## BRIEF
In the records, give back the part that opens with the line containing "geproduceerd. De productie hiervan gaat" and closes with the line containing "aan sojamelk calcium, vitamine B12 en", replacing "sojamelk" with "sojadrank" and keeping everything else the same.

## DATA SHOWN
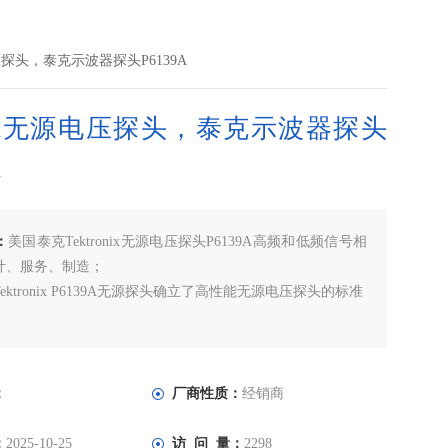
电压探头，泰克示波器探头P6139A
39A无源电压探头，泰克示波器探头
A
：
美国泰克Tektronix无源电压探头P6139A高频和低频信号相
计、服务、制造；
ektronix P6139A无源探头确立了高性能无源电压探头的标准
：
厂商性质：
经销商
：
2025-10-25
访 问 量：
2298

==

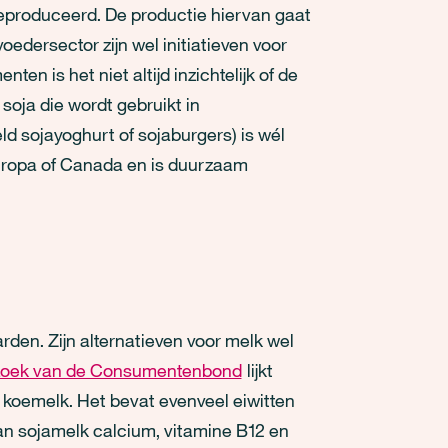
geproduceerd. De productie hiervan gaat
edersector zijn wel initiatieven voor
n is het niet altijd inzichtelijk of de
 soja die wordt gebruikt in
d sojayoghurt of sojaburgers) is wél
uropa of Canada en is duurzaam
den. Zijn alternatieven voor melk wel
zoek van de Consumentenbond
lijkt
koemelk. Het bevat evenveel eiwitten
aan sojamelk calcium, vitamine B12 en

## WRITTEN RESPONSE
geproduceerd. De productie hiervan gaat
edersector zijn wel initiatieven voor
n is het niet altijd inzichtelijk of de
 soja die wordt gebruikt in
d sojayoghurt of sojaburgers) is wél
uropa of Canada en is duurzaam
den. Zijn alternatieven voor melk wel
zoek van de Consumentenbond
lijkt
koemelk. Het bevat evenveel eiwitten
aan sojadrank calcium, vitamine B12 en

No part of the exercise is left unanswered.